Inflammation is also linked with a lot of other chronic conditions, such as heart disease, the worldwide leading cause of death. Curcumin seems capable of bettering the function of your body's endothelium, which is your blood vessels' lining.
When your endothelium is damaged, your blood clotting and blood pressure factors become impaired. In some studies, researchers found that curcumin is able to repair damaged endothelial matter, thereby improving its multiple functions. And this, of course, is theoretically able to prevent heart disease.
Finally, it is important to discuss the link between cancer-related inflammation and curcumin. Cancer and inflammation seem almost synonymous, so the fact that curcumin has slowed and possibly even prevented the growth of cancerous cells in lab rats is promising for the future of cancer treatment.
Curcumin is a substance that has been used for hundreds of years to make food taste all the more delicious. It is also known for being a powerful Ayurvedic medicine. Today, people all over the world still enjoy the great taste that curcumin can add to a curry dish, but they are also reaping its many health benefits more and more.
Inflammation is something that each and every one of us experiences within our bodies. It is our bodies' way of responding to damage. But, sometimes, our bodies do not respond properly, and inflammation can become a serious issue.

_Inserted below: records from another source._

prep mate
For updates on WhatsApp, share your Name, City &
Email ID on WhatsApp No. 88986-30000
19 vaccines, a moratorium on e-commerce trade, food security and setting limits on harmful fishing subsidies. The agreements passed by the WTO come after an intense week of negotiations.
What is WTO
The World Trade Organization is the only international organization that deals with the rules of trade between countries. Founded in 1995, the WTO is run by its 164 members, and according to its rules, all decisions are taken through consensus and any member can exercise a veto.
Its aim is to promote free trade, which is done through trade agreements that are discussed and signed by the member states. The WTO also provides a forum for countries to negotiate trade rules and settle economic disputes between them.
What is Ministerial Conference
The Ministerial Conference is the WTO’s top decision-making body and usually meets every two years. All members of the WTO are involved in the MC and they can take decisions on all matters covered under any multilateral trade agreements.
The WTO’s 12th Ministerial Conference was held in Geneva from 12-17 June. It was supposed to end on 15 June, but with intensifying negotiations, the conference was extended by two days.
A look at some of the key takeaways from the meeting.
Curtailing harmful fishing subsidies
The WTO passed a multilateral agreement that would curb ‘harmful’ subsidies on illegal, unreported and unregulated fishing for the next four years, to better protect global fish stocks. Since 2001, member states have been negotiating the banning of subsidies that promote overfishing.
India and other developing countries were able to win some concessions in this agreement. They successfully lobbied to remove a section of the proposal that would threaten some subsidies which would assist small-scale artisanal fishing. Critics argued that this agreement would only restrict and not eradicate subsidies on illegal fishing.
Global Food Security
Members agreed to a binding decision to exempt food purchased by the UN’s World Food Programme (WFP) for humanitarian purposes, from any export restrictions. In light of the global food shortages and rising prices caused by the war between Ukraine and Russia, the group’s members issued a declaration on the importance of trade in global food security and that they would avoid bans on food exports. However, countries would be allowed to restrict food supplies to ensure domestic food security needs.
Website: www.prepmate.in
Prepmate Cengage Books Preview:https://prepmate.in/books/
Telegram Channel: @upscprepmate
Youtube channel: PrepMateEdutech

Many doctors will try prescribing different anti-inflammatory medications, but they are not always that effective. That is why curcumin seems to hold so much promise for so many different people, from those with chronic health conditions to athletes looking to negate the woes of muscular inflammation post-workout.

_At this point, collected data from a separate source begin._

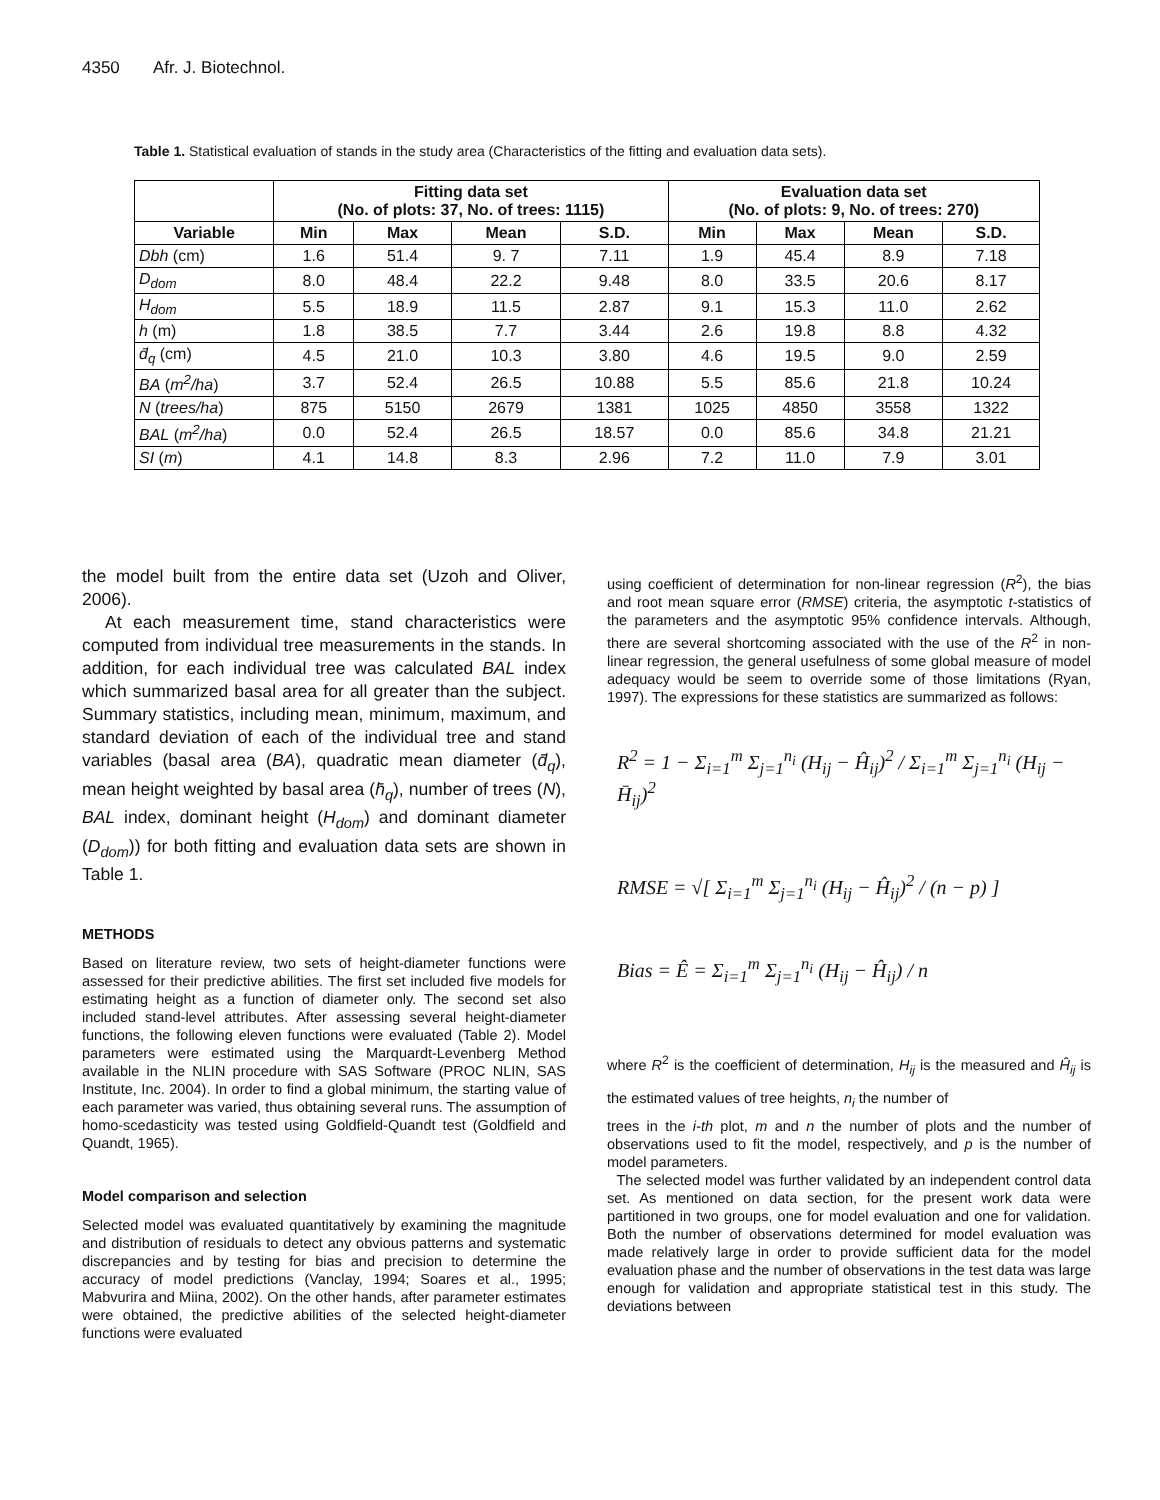4350 Afr. J. Biotechnol.
Table 1. Statistical evaluation of stands in the study area (Characteristics of the fitting and evaluation data sets).
| | Fitting data set (No. of plots: 37, No. of trees: 1115) | | | | Evaluation data set (No. of plots: 9, No. of trees: 270) | | | |
| --- | --- | --- | --- | --- | --- | --- | --- | --- |
| Variable | Min | Max | Mean | S.D. | Min | Max | Mean | S.D. |
| Dbh (cm) | 1.6 | 51.4 | 9. 7 | 7.11 | 1.9 | 45.4 | 8.9 | 7.18 |
| D<sub>dom</sub> | 8.0 | 48.4 | 22.2 | 9.48 | 8.0 | 33.5 | 20.6 | 8.17 |
| H<sub>dom</sub> | 5.5 | 18.9 | 11.5 | 2.87 | 9.1 | 15.3 | 11.0 | 2.62 |
| h (m) | 1.8 | 38.5 | 7.7 | 3.44 | 2.6 | 19.8 | 8.8 | 4.32 |
| d̄<sub>q</sub> (cm) | 4.5 | 21.0 | 10.3 | 3.80 | 4.6 | 19.5 | 9.0 | 2.59 |
| BA ( m<sup>2</sup>/ha ) | 3.7 | 52.4 | 26.5 | 10.88 | 5.5 | 85.6 | 21.8 | 10.24 |
| N ( trees/ha ) | 875 | 5150 | 2679 | 1381 | 1025 | 4850 | 3558 | 1322 |
| BAL ( m<sup>2</sup>/ha ) | 0.0 | 52.4 | 26.5 | 18.57 | 0.0 | 85.6 | 34.8 | 21.21 |
| SI ( m ) | 4.1 | 14.8 | 8.3 | 2.96 | 7.2 | 11.0 | 7.9 | 3.01 |
the model built from the entire data set (Uzoh and Oliver, 2006).
At each measurement time, stand characteristics were computed from individual tree measurements in the stands. In addition, for each individual tree was calculated BAL index which summarized basal area for all greater than the subject. Summary statistics, including mean, minimum, maximum, and standard deviation of each of the individual tree and stand variables (basal area (BA), quadratic mean diameter (d̄<sub>q</sub>), mean height weighted by basal area (h̄<sub>q</sub>), number of trees (N), BAL index, dominant height (H<sub>dom</sub>) and dominant diameter (D<sub>dom</sub>)) for both fitting and evaluation data sets are shown in Table 1.
METHODS
Based on literature review, two sets of height-diameter functions were assessed for their predictive abilities. The first set included five models for estimating height as a function of diameter only. The second set also included stand-level attributes. After assessing several height-diameter functions, the following eleven functions were evaluated (Table 2). Model parameters were estimated using the Marquardt-Levenberg Method available in the NLIN procedure with SAS Software (PROC NLIN, SAS Institute, Inc. 2004). In order to find a global minimum, the starting value of each parameter was varied, thus obtaining several runs. The assumption of homo-scedasticity was tested using Goldfield-Quandt test (Goldfield and Quandt, 1965).
Model comparison and selection
Selected model was evaluated quantitatively by examining the magnitude and distribution of residuals to detect any obvious patterns and systematic discrepancies and by testing for bias and precision to determine the accuracy of model predictions (Vanclay, 1994; Soares et al., 1995; Mabvurira and Miina, 2002). On the other hands, after parameter estimates were obtained, the predictive abilities of the selected height-diameter functions were evaluated
using coefficient of determination for non-linear regression (R<sup>2</sup>), the bias and root mean square error (RMSE) criteria, the asymptotic t-statistics of the parameters and the asymptotic 95% confidence intervals. Although, there are several shortcoming associated with the use of the R<sup>2</sup> in non-linear regression, the general usefulness of some global measure of model adequacy would be seem to override some of those limitations (Ryan, 1997). The expressions for these statistics are summarized as follows:
R<sup>2</sup> = 1 − Σ<sub>i=1</sub><sup>m</sup> Σ<sub>j=1</sub><sup>n<sub>i</sub></sup> (H<sub>ij</sub> − Ĥ<sub>ij</sub>)<sup>2</sup> / Σ<sub>i=1</sub><sup>m</sup> Σ<sub>j=1</sub><sup>n<sub>i</sub></sup> (H<sub>ij</sub> − H̄<sub>ij</sub>)<sup>2</sup>
RMSE = √[ Σ<sub>i=1</sub><sup>m</sup> Σ<sub>j=1</sub><sup>n<sub>i</sub></sup> (H<sub>ij</sub> − Ĥ<sub>ij</sub>)<sup>2</sup> / (n − p) ]
Bias = Ê = Σ<sub>i=1</sub><sup>m</sup> Σ<sub>j=1</sub><sup>n<sub>i</sub></sup> (H<sub>ij</sub> − Ĥ<sub>ij</sub>) / n
where R<sup>2</sup> is the coefficient of determination, H<sub>ij</sub> is the measured and Ĥ<sub>ij</sub> is the estimated values of tree heights, n<sub>i</sub> the number of
trees in the i-th plot, m and n the number of plots and the number of observations used to fit the model, respectively, and p is the number of model parameters.
The selected model was further validated by an independent control data set. As mentioned on data section, for the present work data were partitioned in two groups, one for model evaluation and one for validation. Both the number of observations determined for model evaluation was made relatively large in order to provide sufficient data for the model evaluation phase and the number of observations in the test data was large enough for validation and appropriate statistical test in this study. The deviations between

A significant amount of evidence has been amassed over the years, showing that curcumin works on a number of different pathways in the body in order to reduce inflammation. Still, there have not been enough clinical trials done on human subjects to safely say that curcumin is truly effective at wiping out inflammation.
However, it is clear that curcumin has a role to play when it comes to relieving inflammation throughout the body. Studies sure do show this, but personal anecdotes from those who use curcumin even more strongly emphasize this point.
While curcumin might cause some side effects in certain individuals, it is a relatively safe substance to consume when taken in moderation. Remember, follow your doctor's advice regarding curcumin usage, but don't be afraid to bring it up at your next appointment. Curcumin could be just what you need to help you combat the aches and pains that inflammation can cause.